Quand elle était ministre, elle a essayé d’attirer Emir Kir à Schaerbeek, pour profiter de son ascendant sur la communauté turque, un capital de 18 000 voix, mais l’homme n’a pas accepté, préférant sans doute être premier à Saint-Josse que second à Rome. Son « putsch » contre Jean Demannez, avec qui il devait partager le mandat de bourgmestre, a tétanisé la fédération, dont Rudi Vervoort était alors le patron, révélant sa détermination à occuper les premiers rôles. Avec Kir, Laurette compose par réalisme. Elle l’a aidé à passer le cap de la reconnaissance du génocide arménien sans qu’il doive s’en justifier personnellement, une opération délicate que le PS bruxellois a menée avec doigté, raffermissant une ligne devenue floue. Bref, une sortie par le haut. Ce qui n’empêche pas le bourgmestre de Saint-Josse de soutenir, devant ses proches, qu’il faut faire des « campagnes communautaires ».

Durant cet été, le bruit a circulé que Rachid Madrane, son homologue marocain, allait déménager incessamment à Schaerbeek, où sa place comme bourgmestre serait pourtant incertaine. A Etterbeek, on parlait de Jonathan Couvreur, président de la section, comme de son remplaçant en tant que future tête de liste. « Ma vie est à Etterbeek », redit au Vif/L’Express le ministre de la Fédération Wallonie-Bruxelles (Aide à la jeunesse et Maisons de justice). Pourtant, il manque au PS un bourgmestre d’origine maghrébine. Cela correspondrait à l’importance de la population d’origine marocaine à Bruxelles. Mais les Belgo-Marocains sont plus dispersés et individualistes que leurs homologues turcs, a fortiori quand on tient compte du clivage entre les Rifains et les non-Rifains. Pas facile de se mettre d’accord sur un champion…

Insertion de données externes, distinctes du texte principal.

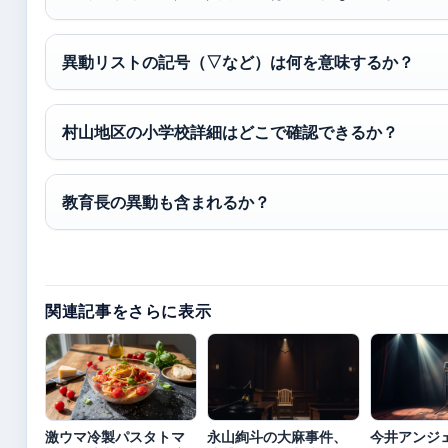
異動リストの記号（▽など）は何を意味するか？
村山地区の小学校詳細はどこで確認できるか？
教育長の異動も含まれるか？
関連記事をさらに表示
激ウマ冷製パスタトマ
永山絢斗の大麻事件、
今井アンジ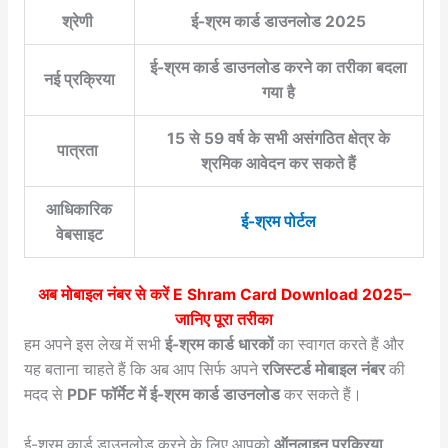
श्रेणी
ई-श्रम कार्ड डाउनलोड 2025
ई-श्रम कार्ड डाउनलोड करने का तरीका बदला
नई प्रक्रिया
गया है
15 से 59 वर्ष के सभी असंगठित क्षेत्र के
पात्रता
श्रमिक आवेदन कर सकते हैं
आधिकारिक
ई-श्रम पोर्टल
वेबसाइट
अब मोबाइल नंबर से करें
E Shram Card Download 2025
–
जानिए पूरा तरीका
हम अपने इस लेख में सभी
ई-श्रम कार्ड धारकों
का स्वागत करते हैं और
यह बताना चाहते हैं कि अब आप सिर्फ अपने
रजिस्टर्ड मोबाइल नंबर
की
मदद से
PDF फॉर्मेट में ई-श्रम कार्ड डाउनलोड
कर सकते हैं।
ई-श्रम कार्ड डाउनलोड करने के लिए आपको
ऑनलाइन प्रक्रिया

Ahmed Laaouej, très bien implanté à Koekelberg, aurait pu prétendre à Molenbeek, commune voisine au biotope fort similaire à la sienne, mais cela n’entrait pas dans les plans des Moureaux, qui l’ont pris de vitesse. Avec son profil d’expert habitué des médias et ses 13 000 voix de préférence aux dernières élections législatives, le vice-président de la fédération bruxelloise (son alter-ego est la discrète Caroline Désir, d’Ixelles) est en réserve de la République, comme d’autres quadras actifs dans la fédération, mais qui ne font pas partie des proches de Laurette Onkelinx : Fadila Laanan, Karin Lalieux, Philippe Close…

Abondance de biens ne nuit pas. Il y a pléthore d’héritiers putatifs, à Bruxelles, mais l’avenir de la fédération n’est pas encore très clair car celui de Laurette Onkelinx elle-même ne l’est pas. Visera-t-elle la ministre-présidence qui correspondrait mieux à son tropisme exécutif, au risque de maltraiter une fois de plus Rudi Vervoort ? Se représentera-t-elle une troisième fois à Schaerbeek ? Va-t-elle fédérer autour d’elle ? Beaucoup de socialistes bruxellois l’admettent en privé : ils ne sont pas en ordre de bataille pour les élections. Reste trois ans pour s’y préparer.